Comunque a parte questo il resegone è la montagna che sta qui davanti a me, col sole le montagne sembrano più vicine, che le puoi toccare, mentre quando il cielo è sporco e pieno di noie il resegone si abbassa, si allontana, un po’ come le cose che ci sembrano irraggiungibili, basta un po’ di sole, togliere del rumore alla vita e ritornano lì pronte davanti a splendere della loro assurda ovvietà, che mi fa pensare che tra cent’anni non mi ricorderò più di me, e così occorre che punti qualche sveglia da qualche parte, e che prenda nota dei luoghi su qualche muro.

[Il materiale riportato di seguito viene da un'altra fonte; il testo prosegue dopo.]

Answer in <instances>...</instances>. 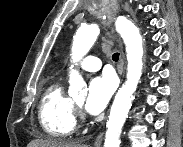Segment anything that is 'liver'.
Wrapping results in <instances>:
<instances>
[{"label":"liver","mask_w":183,"mask_h":147,"mask_svg":"<svg viewBox=\"0 0 183 147\" xmlns=\"http://www.w3.org/2000/svg\"><path fill=\"white\" fill-rule=\"evenodd\" d=\"M27 147H85L77 142H67L57 139H36L28 144Z\"/></svg>","instance_id":"6515ba94"}]
</instances>
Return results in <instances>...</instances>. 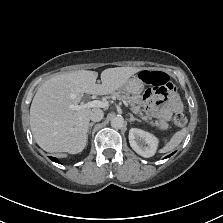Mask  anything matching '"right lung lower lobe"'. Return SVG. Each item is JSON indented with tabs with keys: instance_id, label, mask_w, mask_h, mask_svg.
<instances>
[{
	"instance_id": "right-lung-lower-lobe-1",
	"label": "right lung lower lobe",
	"mask_w": 223,
	"mask_h": 223,
	"mask_svg": "<svg viewBox=\"0 0 223 223\" xmlns=\"http://www.w3.org/2000/svg\"><path fill=\"white\" fill-rule=\"evenodd\" d=\"M52 161L59 163L58 159L55 157H49Z\"/></svg>"
}]
</instances>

Siamo al mondo per essere derubati, per la conquista di un capezzolo, quando farò un viaggio e l’aereo atterrerà nel mio giardino allora sarò arrivato, intanto sono un mediocre perché ho lasciato che riuscissero i mediocri mentre ci sono persone straordinarie nella loro normalità ma non perché fanno grandi cose ma perché non le fanno e vivono il loro anonimato con la decenza e l’eroismo di un sasso che ci vogliono le ere per spostarlo oppure la mano di un bambino. Ad esempio, quando io ti paradossalizzo mi sento bene, è che tu stai a casa di dio o forse a casa di dio ci sto io, di questi tempi è meglio sfruttare le discese, siamo tutti la merda di qualcuno e il sole è così freddo che ci sono più gradi all’ombra. Vorrei che tu mi portassi in un ristorante dove tutti mangiano in silenzio, solo le posate che si sentano e poi uscire fuori nella piazza immensa e bagnata dalla pioggia per starnutire contro ogni passante. Ci sono fiori che crescono dalle mie ascelle appassiscono e rifioriscono a scandire le voglie e le paure di ciò che non diventeremo mai perché i giorni non sono tutti uguali, lo vedo dalle lucciole che si spengono nella mia vasca, e il 13 aprile è uno dei giorni migliori per me perché il giorno prima è il mio compleanno e mi sento più libero il giorno dopo, e quest’ultimo 13 aprile io ho pensato che nella prossima vita mi prenderò tutto il tempo per ripensare a questa vita e vorrei anche imparare a fare l’amore con il cappello per vedere se riesco a non farlo cadere.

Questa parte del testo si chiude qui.